◆ Exercise requirements
Output every line of text from the records below as a JSON list of strings, one string per line, with blank lines omitted. Leave the pictures out.

◆ Records for the task
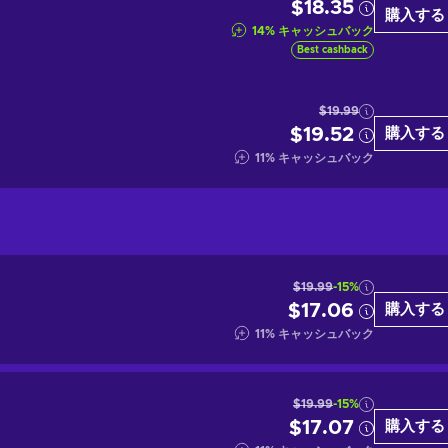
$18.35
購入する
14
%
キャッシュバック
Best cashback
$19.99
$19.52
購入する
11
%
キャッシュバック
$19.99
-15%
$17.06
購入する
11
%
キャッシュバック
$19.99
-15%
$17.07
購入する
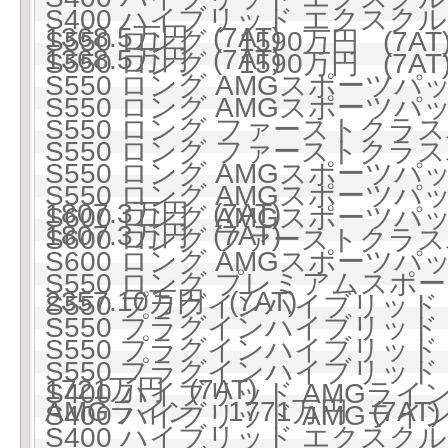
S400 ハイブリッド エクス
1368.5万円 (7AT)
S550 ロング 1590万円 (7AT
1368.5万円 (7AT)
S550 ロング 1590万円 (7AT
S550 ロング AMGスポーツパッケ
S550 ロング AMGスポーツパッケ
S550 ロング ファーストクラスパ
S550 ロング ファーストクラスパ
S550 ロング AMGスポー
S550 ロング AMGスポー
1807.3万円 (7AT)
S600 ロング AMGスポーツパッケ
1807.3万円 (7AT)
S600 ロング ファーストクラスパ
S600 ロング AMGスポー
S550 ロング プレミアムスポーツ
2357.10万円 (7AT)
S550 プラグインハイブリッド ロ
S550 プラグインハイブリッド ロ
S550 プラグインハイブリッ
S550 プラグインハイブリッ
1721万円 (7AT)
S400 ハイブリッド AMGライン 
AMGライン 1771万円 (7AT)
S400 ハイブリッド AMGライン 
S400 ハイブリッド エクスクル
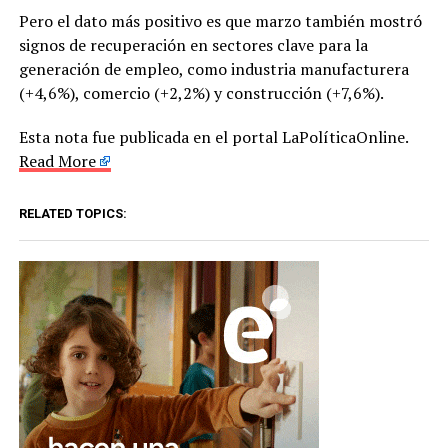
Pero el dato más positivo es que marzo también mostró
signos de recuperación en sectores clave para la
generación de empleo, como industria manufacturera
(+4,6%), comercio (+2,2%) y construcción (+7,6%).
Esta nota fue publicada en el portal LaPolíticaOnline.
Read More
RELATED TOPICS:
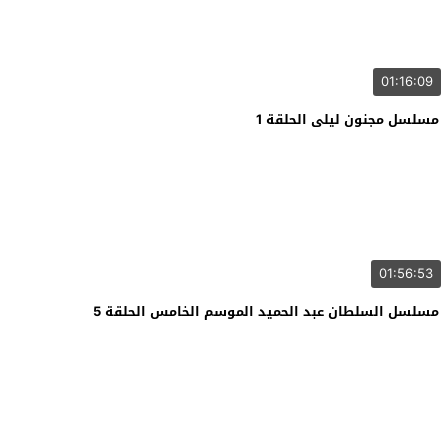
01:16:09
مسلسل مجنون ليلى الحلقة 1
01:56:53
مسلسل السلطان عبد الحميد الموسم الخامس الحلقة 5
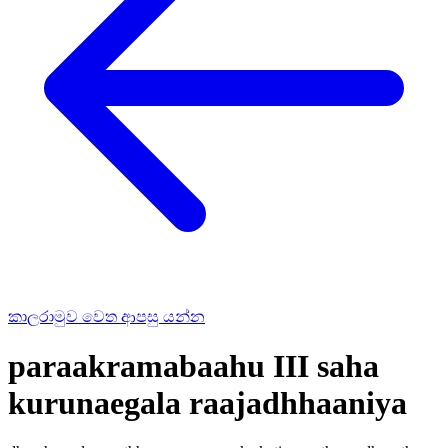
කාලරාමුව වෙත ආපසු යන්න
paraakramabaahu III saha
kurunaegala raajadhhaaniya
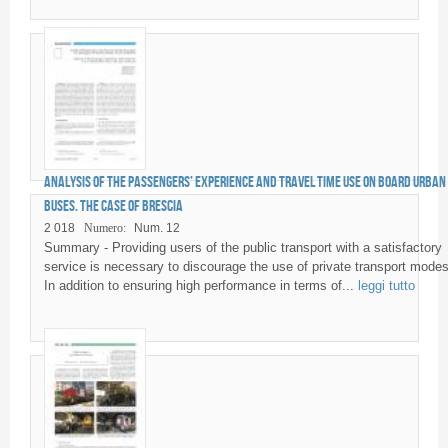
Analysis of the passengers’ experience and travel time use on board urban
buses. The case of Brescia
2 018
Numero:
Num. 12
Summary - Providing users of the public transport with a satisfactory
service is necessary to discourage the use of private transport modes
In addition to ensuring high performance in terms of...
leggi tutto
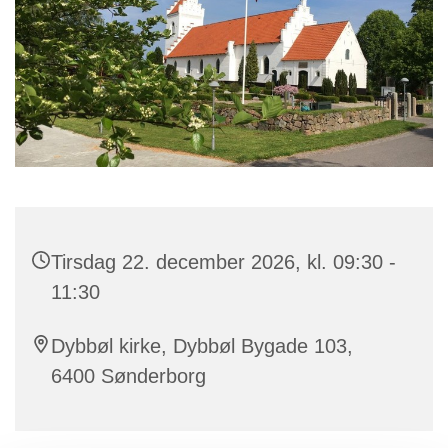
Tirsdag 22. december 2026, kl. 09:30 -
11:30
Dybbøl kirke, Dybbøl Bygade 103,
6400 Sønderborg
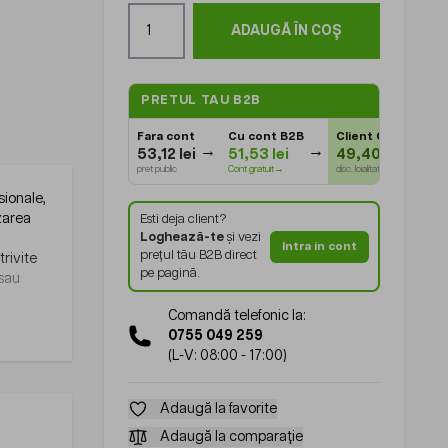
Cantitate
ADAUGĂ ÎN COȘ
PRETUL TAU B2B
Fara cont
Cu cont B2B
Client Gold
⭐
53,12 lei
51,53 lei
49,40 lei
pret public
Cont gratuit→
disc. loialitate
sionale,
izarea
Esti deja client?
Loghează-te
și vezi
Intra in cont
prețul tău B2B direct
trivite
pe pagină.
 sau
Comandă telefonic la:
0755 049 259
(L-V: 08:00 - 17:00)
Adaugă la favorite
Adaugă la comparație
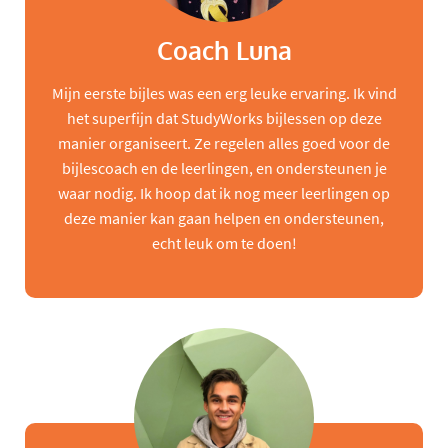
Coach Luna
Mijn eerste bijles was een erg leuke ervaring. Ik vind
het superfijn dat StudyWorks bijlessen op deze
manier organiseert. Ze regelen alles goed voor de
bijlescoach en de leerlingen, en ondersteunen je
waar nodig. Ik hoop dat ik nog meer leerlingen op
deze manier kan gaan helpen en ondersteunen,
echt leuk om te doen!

◆ Response box
[
  "$18.35",
  "購入する",
  "14",
  "%",
  "キャッシュバック",
  "Best cashback",
  "$19.99",
  "$19.52",
  "購入する",
  "11",
  "%",
  "キャッシュバック",
  "$19.99",
  "-15%",
  "$17.06",
  "購入する",
  "11",
  "%",
  "キャッシュバック",
  "$19.99",
  "-15%",
  "$17.07",
  "購入する",
  "S400 ハイブリッド エクス",
  "1368.5万円 (7AT)",
  "S550 ロング 1590万円 (7AT",
  "1368.5万円 (7AT)",
  "S550 ロング 1590万円 (7AT",
  "S550 ロング AMGスポーツパッケ",
  "S550 ロング AMGスポーツパッケ",
  "S550 ロング ファーストクラスパ",
  "S550 ロング ファーストクラスパ",
  "S550 ロング AMGスポー",
  "S550 ロング AMGスポー",
  "1807.3万円 (7AT)",
  "S600 ロング AMGスポーツパッケ",
  "1807.3万円 (7AT)",
  "S600 ロング ファーストクラスパ",
  "S600 ロング AMGスポー",
  "S550 ロング プレミアムスポーツ",
  "2357.10万円 (7AT)",
  "S550 プラグインハイブリッド ロ",
  "S550 プラグインハイブリッド ロ",
  "S550 プラグインハイブリッ",
  "S550 プラグインハイブリッ",
  "1721万円 (7AT)",
  "S400 ハイブリッド AMGライン ",
  "AMGライン 1771万円 (7AT)",
  "S400 ハイブリッド AMGライン ",
  "S400 ハイブリッド エクスクル",
  "Pero el dato más positivo es que marzo también mostró",
  "signos de recuperación en sectores clave para la",
  "generación de empleo, como industria manufacturera",
  "(+4,6%), comercio (+2,2%) y construcción (+7,6%).",
  "Esta nota fue publicada en el portal LaPolíticaOnline.",
  "Read More",
  "RELATED TOPICS:",
  "01:16:09",
  "مسلسل مجنون ليلى الحلقة 1",
  "01:56:53",
  "مسلسل السلطان عبد الحميد الموسم الخامس الحلقة 5",
  "කාලරාමුව වෙත ආපසු යන්න",
  "paraakramabaahu III saha",
  "kurunaegala raajadhhaaniya",
  "Analysis of the passengers’ experience and travel time use on board urban",
  "buses. The case of Brescia",
  "2 018",
  "Numero:",
  "Num. 12",
  "Summary - Providing users of the public transport with a satisfactory",
  "service is necessary to discourage the use of private transport modes",
  "In addition to ensuring high performance in terms of...",
  "leggi tutto",
  "Tirsdag 22. december 2026, kl. 09:30 -",
  "11:30",
  "Dybbøl kirke, Dybbøl Bygade 103,",
  "6400 Sønderborg",
  "Cantitate",
  "ADAUGĂ ÎN COȘ",
  "PRETUL TAU B2B",
  "Fara cont",
  "Cu cont B2B",
  "Client Gold",
  "⭐",
  "53,12 lei",
  "51,53 lei",
  "49,40 lei",
  "pret public",
  "Cont gratuit→",
  "disc. loialitate",
  "sionale,",
  "izarea",
  "Esti deja client?",
  "Loghează-te",
  "și vezi",
  "Intra in cont",
  "prețul tău B2B direct",
  "trivite",
  "pe pagină.",
  " sau",
  "Comandă telefonic la:",
  "0755 049 259",
  "(L-V: 08:00 - 17:00)",
  "Adaugă la favorite",
  "Adaugă la comparație",
  "Coach Luna",
  "Mijn eerste bijles was een erg leuke ervaring. Ik vind",
  "het superfijn dat StudyWorks bijlessen op deze",
  "manier organiseert. Ze regelen alles goed voor de",
  "bijlescoach en de leerlingen, en ondersteunen je",
  "waar nodig. Ik hoop dat ik nog meer leerlingen op",
  "deze manier kan gaan helpen en ondersteunen,",
  "echt leuk om te doen!"
]